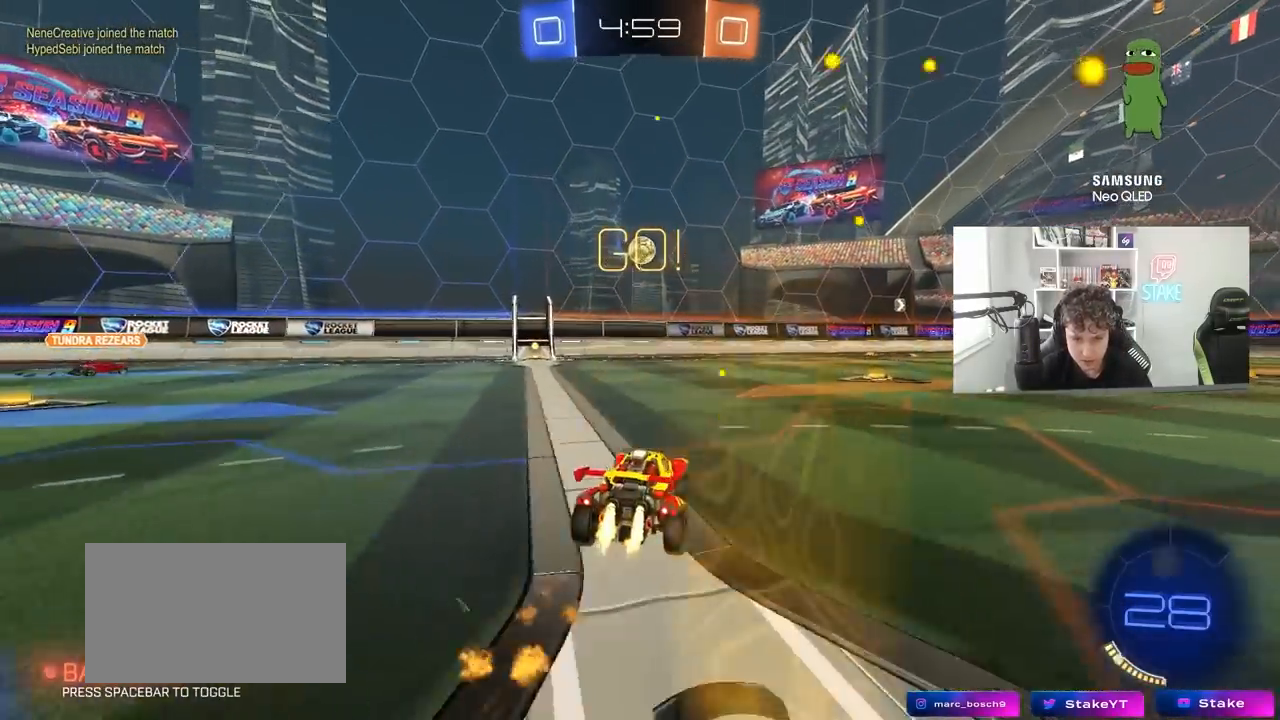
{"keys": ["a", "w"], "mouse": [], "mouse_move": "still", "events": [[67, "a", "up"], [117, "a", "down"], [117, "mouse_left", "up"], [217, "shift", "down"], [250, "shift", "up"]]}
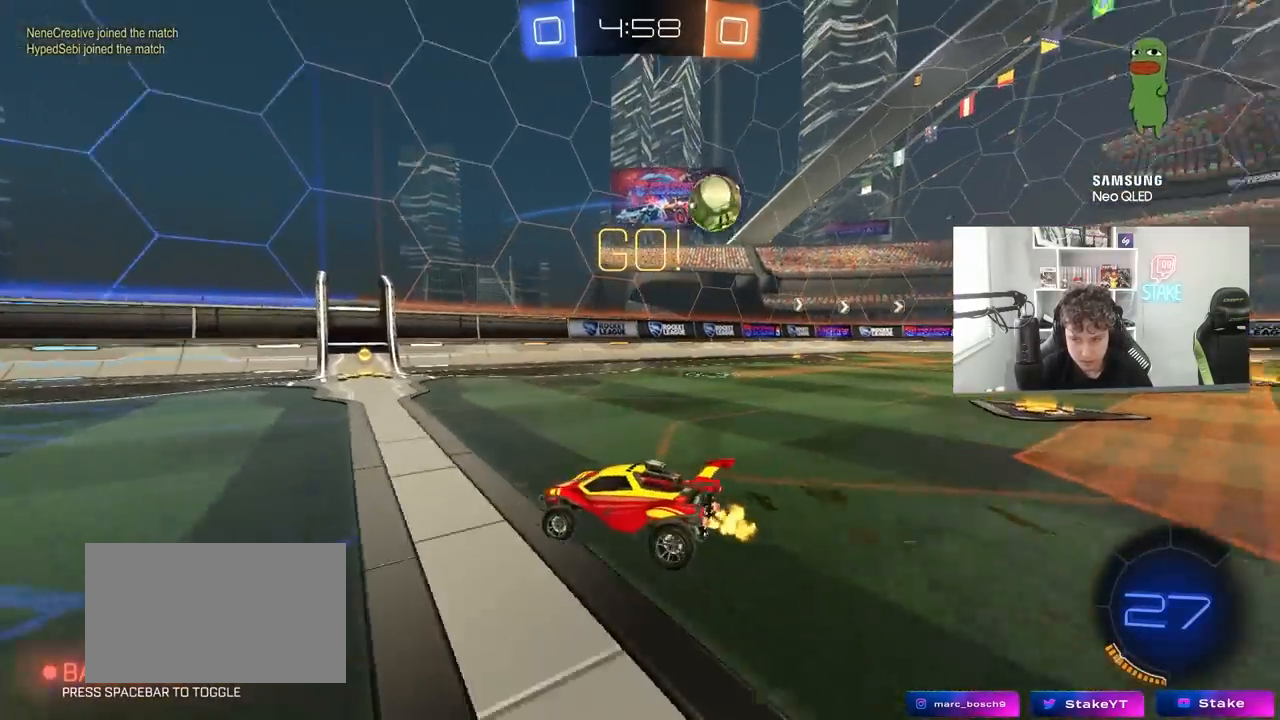
{"keys": ["w"], "mouse": [], "mouse_move": "still", "events": [[417, "a", "up"]]}
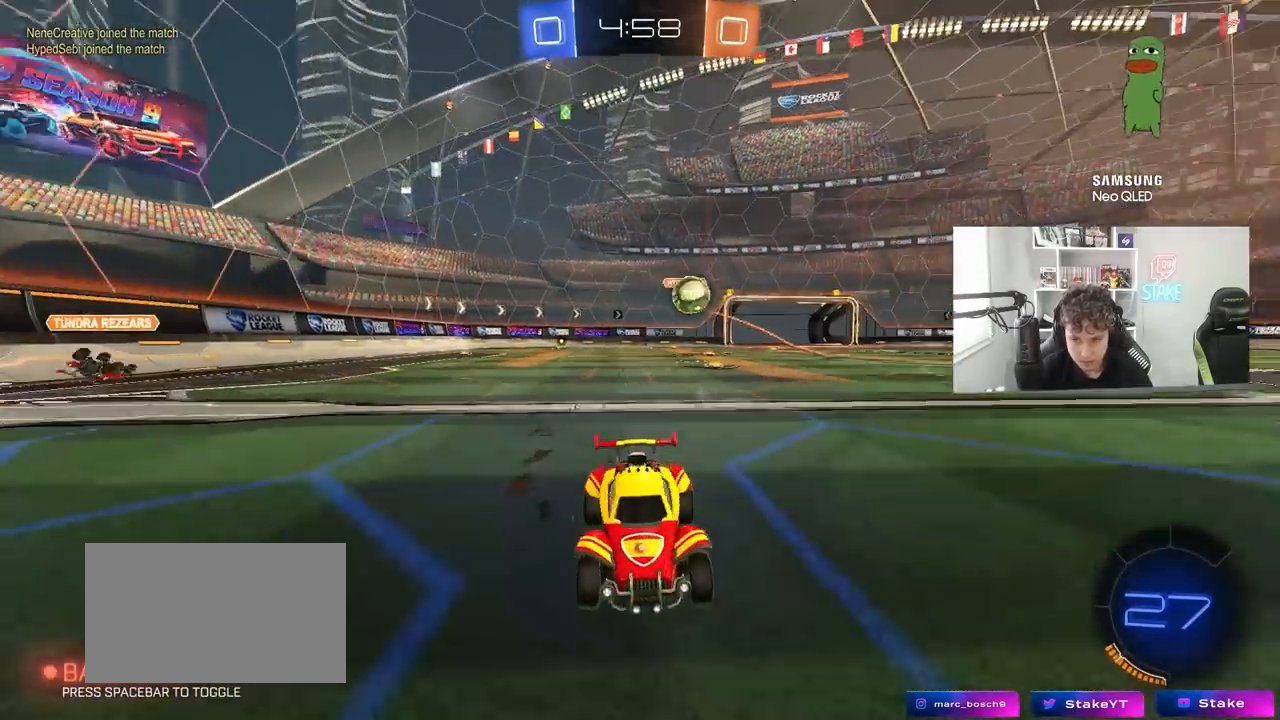
{"keys": ["a", "w"], "mouse": [], "mouse_move": "still", "events": [[333, "a", "down"], [333, "shift", "down"], [483, "shift", "up"]]}
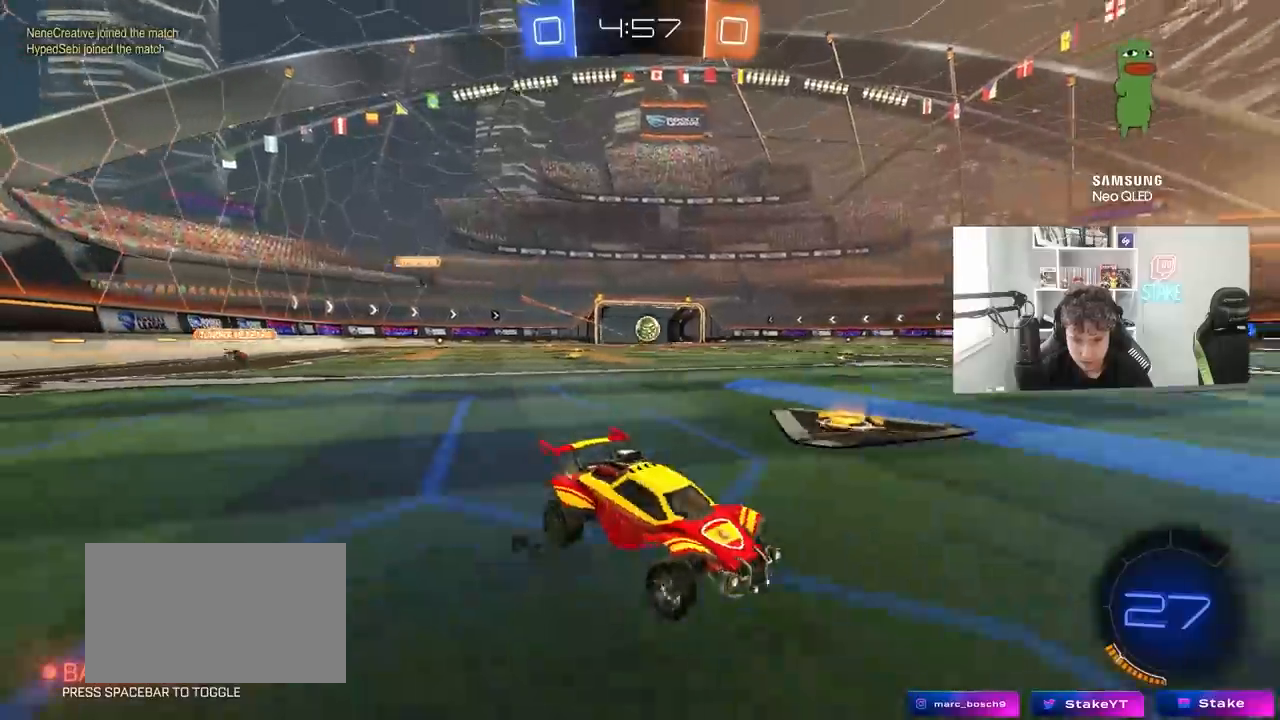
{"keys": ["a", "space", "w"], "mouse": ["left"], "mouse_move": "still", "events": [[250, "a", "up"], [250, "d", "down"], [400, "space", "down"], [450, "d", "up"], [483, "a", "down"], [483, "mouse_left", "down"]]}
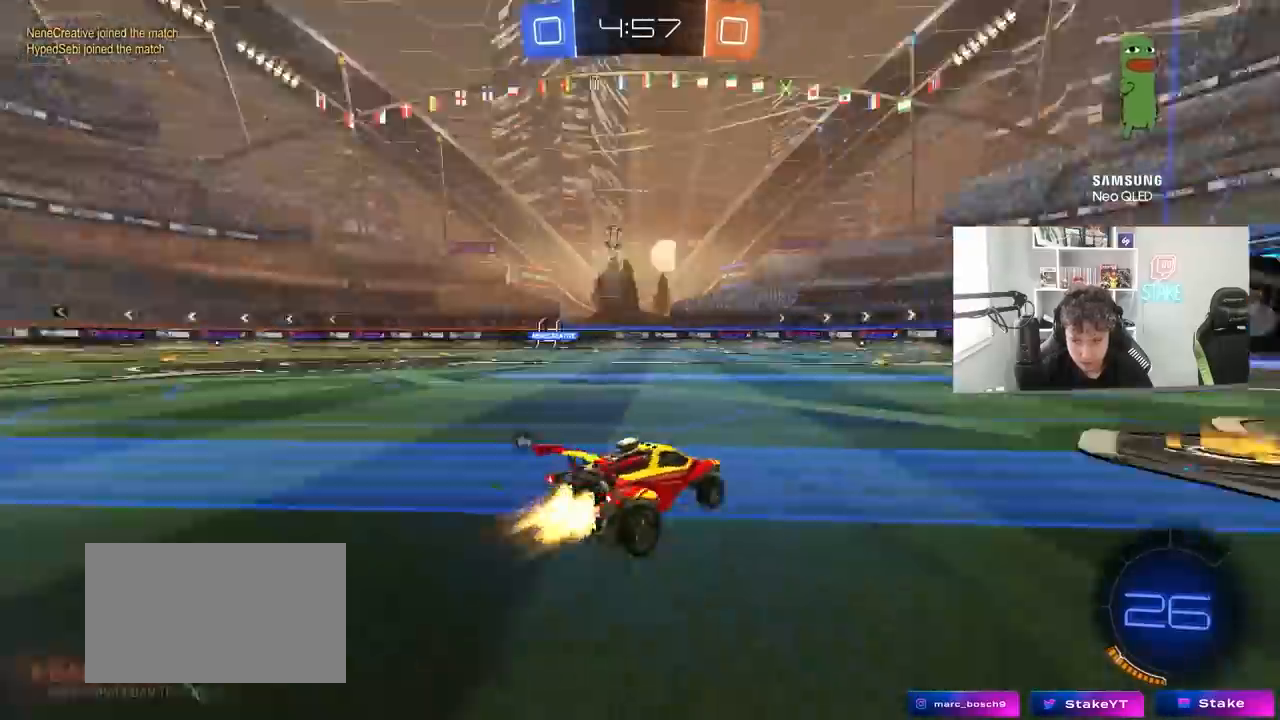
{"keys": ["d", "s", "shift"], "mouse": ["left"], "mouse_move": "still", "events": [[133, "mouse_right", "down"], [133, "space", "up"], [183, "a", "up"], [233, "d", "down"], [233, "mouse_right", "up"], [267, "mouse_right", "down"], [267, "shift", "down"], [317, "s", "down"], [317, "w", "up"], [450, "mouse_right", "up"]]}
===
→ **Exercise aim**
All lines with the string "shift" must be copied from the data.

→ **Answer to the problem**
{"keys": ["a", "w"], "mouse": [], "mouse_move": "still", "events": [[67, "a", "up"], [117, "a", "down"], [117, "mouse_left", "up"], [217, "shift", "down"], [250, "shift", "up"]]}
{"keys": ["a", "w"], "mouse": [], "mouse_move": "still", "events": [[333, "a", "down"], [333, "shift", "down"], [483, "shift", "up"]]}
{"keys": ["d", "s", "shift"], "mouse": ["left"], "mouse_move": "still", "events": [[133, "mouse_right", "down"], [133, "space", "up"], [183, "a", "up"], [233, "d", "down"], [233, "mouse_right", "up"], [267, "mouse_right", "down"], [267, "shift", "down"], [317, "s", "down"], [317, "w", "up"], [450, "mouse_right", "up"]]}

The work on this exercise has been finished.